Moving to the stable version ( http://ftp.drupal.org/files/projects/backup_migrate-5.x-1.2.tar.gz ) did not eliminate these problems.
The Backup and Migrate module was removed. Instead a combination of Mutt, Chron and a little scripting enabled the database backups to be emailed out and then deleted from the server so that they don’t accumulate over time.
Caching Problem Solution
It was also discovered that during the Drupal install file permissions were effected which prevented the web server from caching files to the temporary directory. The group and owner was set to an account that is not the account that the web server runs as.
Server Performance Bonus
I also asked Andy to review the server’s overall performance. He found that it was quick and responsive. Music to my ears. The server load through testing remained at .4 and MySql performed up to standard.

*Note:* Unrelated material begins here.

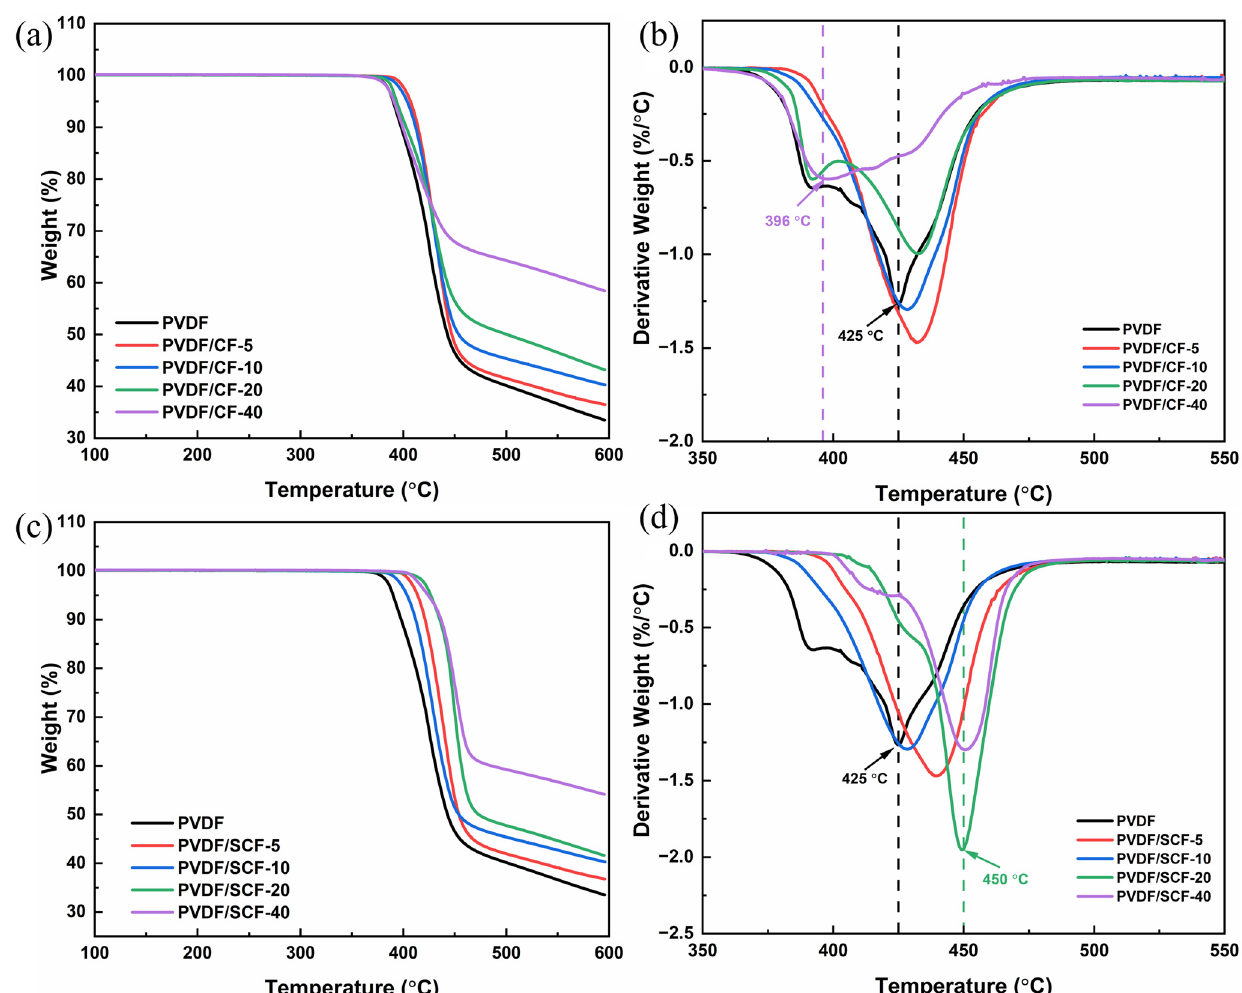
Figure 8. Thermal stability analysis of the pure PVDF and PVDF composites ( a , c ): TGA curves of the PVDF/CF and PVDF/SCF composite series, ( b , d ): DTG curves of the PVDF/CF and PVDF/SCF composite series. Table 3. Degradation properties of the pure PVDF, PVDF/CF, and PVDF/SCF composites.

The memory_limit in the php.ini file was increased from 32MB to 96MB which was a good idea. Also zlib compression was enabled. The following was added to the Drupal site’s /etc/httpd/conf/sites/www.xyadomain.com conf file.
# Enable file compression by MIME type
AddOutputFilterByType DEFLATE text/html text/plain text/xml
AddOutputFilterByType DEFLATE text/css
BrowserMatch ^Mozilla/4 gzip-only-text/html
BrowserMatch ^Mozilla/4.0 no-gzip
BrowserMatch bMSI[E] !no-gzip !gzip-only-text/html
I truly hope that this is helpful to someone else as they troubleshoot IE6 issues in Drupal 5.1x.
Each server (hardware), OS, software, security patch level and configuration is different. We are hired to get the site working where it is hosted, rather than proving that it works on a developer’s machine. I can certainly understand why some developers find it faster and more economical to only do projects if the client will host on their server, an environment that they are familiar with. As in this case, getting to the root of the problem in an unfamiliar server environment is not always meaningful or affordable, while getting things to work is always meaningful.
By the way. I met all the guys listed above through Twitter. Very good guys. I can recommend them all.
What have you tried to solve your IE6 issue?